Start of Dataset extract
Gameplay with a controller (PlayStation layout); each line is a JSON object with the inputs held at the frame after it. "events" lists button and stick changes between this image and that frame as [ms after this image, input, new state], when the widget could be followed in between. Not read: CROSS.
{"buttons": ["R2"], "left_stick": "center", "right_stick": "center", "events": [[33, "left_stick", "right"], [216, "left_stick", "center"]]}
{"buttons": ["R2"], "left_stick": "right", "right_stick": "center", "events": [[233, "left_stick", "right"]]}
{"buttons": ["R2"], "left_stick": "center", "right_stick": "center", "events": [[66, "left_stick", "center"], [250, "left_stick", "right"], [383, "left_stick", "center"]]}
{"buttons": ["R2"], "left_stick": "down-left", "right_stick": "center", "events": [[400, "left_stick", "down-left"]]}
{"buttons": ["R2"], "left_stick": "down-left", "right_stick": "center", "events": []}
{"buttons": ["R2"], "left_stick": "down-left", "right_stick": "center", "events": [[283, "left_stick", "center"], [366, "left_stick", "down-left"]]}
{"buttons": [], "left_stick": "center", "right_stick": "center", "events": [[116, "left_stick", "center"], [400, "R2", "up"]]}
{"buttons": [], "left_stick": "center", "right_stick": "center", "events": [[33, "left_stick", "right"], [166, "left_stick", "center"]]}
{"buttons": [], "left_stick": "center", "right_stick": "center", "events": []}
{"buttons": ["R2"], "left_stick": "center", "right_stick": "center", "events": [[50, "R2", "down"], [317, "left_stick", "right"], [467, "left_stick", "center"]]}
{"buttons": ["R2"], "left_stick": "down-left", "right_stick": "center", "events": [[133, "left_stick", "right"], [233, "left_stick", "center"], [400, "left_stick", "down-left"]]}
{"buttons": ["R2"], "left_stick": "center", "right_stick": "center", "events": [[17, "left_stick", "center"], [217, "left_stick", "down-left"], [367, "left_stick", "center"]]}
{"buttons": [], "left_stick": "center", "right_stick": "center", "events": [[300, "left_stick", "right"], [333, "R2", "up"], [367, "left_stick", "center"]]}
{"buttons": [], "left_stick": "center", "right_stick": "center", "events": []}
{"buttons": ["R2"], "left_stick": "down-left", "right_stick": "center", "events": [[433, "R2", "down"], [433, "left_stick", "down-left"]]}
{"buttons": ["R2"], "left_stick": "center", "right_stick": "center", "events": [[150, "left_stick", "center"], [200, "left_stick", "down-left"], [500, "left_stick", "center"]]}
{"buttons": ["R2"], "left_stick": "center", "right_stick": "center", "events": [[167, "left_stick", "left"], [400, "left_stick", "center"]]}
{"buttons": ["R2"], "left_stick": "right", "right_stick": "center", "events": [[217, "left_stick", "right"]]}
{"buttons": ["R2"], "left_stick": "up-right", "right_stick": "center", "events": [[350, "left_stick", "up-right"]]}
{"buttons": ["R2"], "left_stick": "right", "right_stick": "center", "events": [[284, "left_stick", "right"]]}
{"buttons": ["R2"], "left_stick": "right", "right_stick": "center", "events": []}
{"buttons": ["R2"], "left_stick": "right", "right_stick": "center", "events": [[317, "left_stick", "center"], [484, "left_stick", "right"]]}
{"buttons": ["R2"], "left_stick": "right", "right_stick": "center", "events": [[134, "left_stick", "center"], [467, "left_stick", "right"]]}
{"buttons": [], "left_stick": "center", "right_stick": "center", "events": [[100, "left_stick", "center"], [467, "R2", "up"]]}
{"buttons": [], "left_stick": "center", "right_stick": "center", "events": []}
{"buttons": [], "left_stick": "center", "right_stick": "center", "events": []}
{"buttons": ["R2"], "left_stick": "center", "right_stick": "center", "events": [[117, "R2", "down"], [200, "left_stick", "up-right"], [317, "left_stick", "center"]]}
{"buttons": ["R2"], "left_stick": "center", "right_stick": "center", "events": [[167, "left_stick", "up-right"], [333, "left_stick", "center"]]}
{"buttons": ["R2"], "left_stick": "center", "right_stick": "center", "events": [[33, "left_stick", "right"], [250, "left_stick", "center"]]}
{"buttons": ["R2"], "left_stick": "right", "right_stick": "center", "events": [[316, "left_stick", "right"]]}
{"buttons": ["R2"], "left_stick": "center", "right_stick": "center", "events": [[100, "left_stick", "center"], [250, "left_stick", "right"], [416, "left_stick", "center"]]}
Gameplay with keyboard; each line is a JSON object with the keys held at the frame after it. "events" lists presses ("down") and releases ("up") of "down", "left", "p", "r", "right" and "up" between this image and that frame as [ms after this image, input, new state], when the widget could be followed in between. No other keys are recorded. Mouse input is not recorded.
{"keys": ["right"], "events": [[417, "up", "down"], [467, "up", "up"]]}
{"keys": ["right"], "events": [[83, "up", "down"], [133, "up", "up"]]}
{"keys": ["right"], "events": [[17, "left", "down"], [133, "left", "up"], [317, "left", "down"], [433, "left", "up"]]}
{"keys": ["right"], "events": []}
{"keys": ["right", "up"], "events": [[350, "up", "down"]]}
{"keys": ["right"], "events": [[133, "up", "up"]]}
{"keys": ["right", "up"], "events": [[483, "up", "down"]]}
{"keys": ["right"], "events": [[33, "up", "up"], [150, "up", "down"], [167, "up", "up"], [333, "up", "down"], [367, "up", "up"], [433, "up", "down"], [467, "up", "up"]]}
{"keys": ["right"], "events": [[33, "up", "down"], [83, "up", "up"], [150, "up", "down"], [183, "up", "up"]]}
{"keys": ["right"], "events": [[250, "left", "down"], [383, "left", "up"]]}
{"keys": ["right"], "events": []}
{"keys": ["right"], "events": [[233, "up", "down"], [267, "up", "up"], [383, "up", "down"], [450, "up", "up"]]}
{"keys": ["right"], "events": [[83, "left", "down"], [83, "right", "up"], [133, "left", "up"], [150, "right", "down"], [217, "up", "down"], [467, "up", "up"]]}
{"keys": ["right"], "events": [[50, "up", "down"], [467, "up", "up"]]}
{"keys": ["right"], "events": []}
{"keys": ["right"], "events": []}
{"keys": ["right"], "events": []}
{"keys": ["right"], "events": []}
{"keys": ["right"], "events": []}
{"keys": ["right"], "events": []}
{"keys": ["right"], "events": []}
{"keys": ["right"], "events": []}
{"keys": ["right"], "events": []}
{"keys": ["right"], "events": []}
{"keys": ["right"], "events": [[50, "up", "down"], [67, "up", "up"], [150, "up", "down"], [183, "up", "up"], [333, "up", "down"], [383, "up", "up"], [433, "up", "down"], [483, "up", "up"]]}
End of Dataset extract
Write out all the data exactly.

Gameplay with a controller (PlayStation layout); each line is a JSON object with the inputs held at the frame after it. "events" lists button and stick changes between this image and that frame as [ms after this image, input, new state], when the widget could be followed in between. Not read: CROSS.
{"buttons": ["R2"], "left_stick": "center", "right_stick": "center", "events": [[33, "left_stick", "right"], [216, "left_stick", "center"]]}
{"buttons": ["R2"], "left_stick": "right", "right_stick": "center", "events": [[233, "left_stick", "right"]]}
{"buttons": ["R2"], "left_stick": "center", "right_stick": "center", "events": [[66, "left_stick", "center"], [250, "left_stick", "right"], [383, "left_stick", "center"]]}
{"buttons": ["R2"], "left_stick": "down-left", "right_stick": "center", "events": [[400, "left_stick", "down-left"]]}
{"buttons": ["R2"], "left_stick": "down-left", "right_stick": "center", "events": []}
{"buttons": ["R2"], "left_stick": "down-left", "right_stick": "center", "events": [[283, "left_stick", "center"], [366, "left_stick", "down-left"]]}
{"buttons": [], "left_stick": "center", "right_stick": "center", "events": [[116, "left_stick", "center"], [400, "R2", "up"]]}
{"buttons": [], "left_stick": "center", "right_stick": "center", "events": [[33, "left_stick", "right"], [166, "left_stick", "center"]]}
{"buttons": [], "left_stick": "center", "right_stick": "center", "events": []}
{"buttons": ["R2"], "left_stick": "center", "right_stick": "center", "events": [[50, "R2", "down"], [317, "left_stick", "right"], [467, "left_stick", "center"]]}
{"buttons": ["R2"], "left_stick": "down-left", "right_stick": "center", "events": [[133, "left_stick", "right"], [233, "left_stick", "center"], [400, "left_stick", "down-left"]]}
{"buttons": ["R2"], "left_stick": "center", "right_stick": "center", "events": [[17, "left_stick", "center"], [217, "left_stick", "down-left"], [367, "left_stick", "center"]]}
{"buttons": [], "left_stick": "center", "right_stick": "center", "events": [[300, "left_stick", "right"], [333, "R2", "up"], [367, "left_stick", "center"]]}
{"buttons": [], "left_stick": "center", "right_stick": "center", "events": []}
{"buttons": ["R2"], "left_stick": "down-left", "right_stick": "center", "events": [[433, "R2", "down"], [433, "left_stick", "down-left"]]}
{"buttons": ["R2"], "left_stick": "center", "right_stick": "center", "events": [[150, "left_stick", "center"], [200, "left_stick", "down-left"], [500, "left_stick", "center"]]}
{"buttons": ["R2"], "left_stick": "center", "right_stick": "center", "events": [[167, "left_stick", "left"], [400, "left_stick", "center"]]}
{"buttons": ["R2"], "left_stick": "right", "right_stick": "center", "events": [[217, "left_stick", "right"]]}
{"buttons": ["R2"], "left_stick": "up-right", "right_stick": "center", "events": [[350, "left_stick", "up-right"]]}
{"buttons": ["R2"], "left_stick": "right", "right_stick": "center", "events": [[284, "left_stick", "right"]]}
{"buttons": ["R2"], "left_stick": "right", "right_stick": "center", "events": []}
{"buttons": ["R2"], "left_stick": "right", "right_stick": "center", "events": [[317, "left_stick", "center"], [484, "left_stick", "right"]]}
{"buttons": ["R2"], "left_stick": "right", "right_stick": "center", "events": [[134, "left_stick", "center"], [467, "left_stick", "right"]]}
{"buttons": [], "left_stick": "center", "right_stick": "center", "events": [[100, "left_stick", "center"], [467, "R2", "up"]]}
{"buttons": [], "left_stick": "center", "right_stick": "center", "events": []}
{"buttons": [], "left_stick": "center", "right_stick": "center", "events": []}
{"buttons": ["R2"], "left_stick": "center", "right_stick": "center", "events": [[117, "R2", "down"], [200, "left_stick", "up-right"], [317, "left_stick", "center"]]}
{"buttons": ["R2"], "left_stick": "center", "right_stick": "center", "events": [[167, "left_stick", "up-right"], [333, "left_stick", "center"]]}
{"buttons": ["R2"], "left_stick": "center", "right_stick": "center", "events": [[33, "left_stick", "right"], [250, "left_stick", "center"]]}
{"buttons": ["R2"], "left_stick": "right", "right_stick": "center", "events": [[316, "left_stick", "right"]]}
{"buttons": ["R2"], "left_stick": "center", "right_stick": "center", "events": [[100, "left_stick", "center"], [250, "left_stick", "right"], [416, "left_stick", "center"]]}
Gameplay with keyboard; each line is a JSON object with the keys held at the frame after it. "events" lists presses ("down") and releases ("up") of "down", "left", "p", "r", "right" and "up" between this image and that frame as [ms after this image, input, new state], when the widget could be followed in between. No other keys are recorded. Mouse input is not recorded.
{"keys": ["right"], "events": [[417, "up", "down"], [467, "up", "up"]]}
{"keys": ["right"], "events": [[83, "up", "down"], [133, "up", "up"]]}
{"keys": ["right"], "events": [[17, "left", "down"], [133, "left", "up"], [317, "left", "down"], [433, "left", "up"]]}
{"keys": ["right"], "events": []}
{"keys": ["right", "up"], "events": [[350, "up", "down"]]}
{"keys": ["right"], "events": [[133, "up", "up"]]}
{"keys": ["right", "up"], "events": [[483, "up", "down"]]}
{"keys": ["right"], "events": [[33, "up", "up"], [150, "up", "down"], [167, "up", "up"], [333, "up", "down"], [367, "up", "up"], [433, "up", "down"], [467, "up", "up"]]}
{"keys": ["right"], "events": [[33, "up", "down"], [83, "up", "up"], [150, "up", "down"], [183, "up", "up"]]}
{"keys": ["right"], "events": [[250, "left", "down"], [383, "left", "up"]]}
{"keys": ["right"], "events": []}
{"keys": ["right"], "events": [[233, "up", "down"], [267, "up", "up"], [383, "up", "down"], [450, "up", "up"]]}
{"keys": ["right"], "events": [[83, "left", "down"], [83, "right", "up"], [133, "left", "up"], [150, "right", "down"], [217, "up", "down"], [467, "up", "up"]]}
{"keys": ["right"], "events": [[50, "up", "down"], [467, "up", "up"]]}
{"keys": ["right"], "events": []}
{"keys": ["right"], "events": []}
{"keys": ["right"], "events": []}
{"keys": ["right"], "events": []}
{"keys": ["right"], "events": []}
{"keys": ["right"], "events": []}
{"keys": ["right"], "events": []}
{"keys": ["right"], "events": []}
{"keys": ["right"], "events": []}
{"keys": ["right"], "events": []}
{"keys": ["right"], "events": [[50, "up", "down"], [67, "up", "up"], [150, "up", "down"], [183, "up", "up"], [333, "up", "down"], [383, "up", "up"], [433, "up", "down"], [483, "up", "up"]]}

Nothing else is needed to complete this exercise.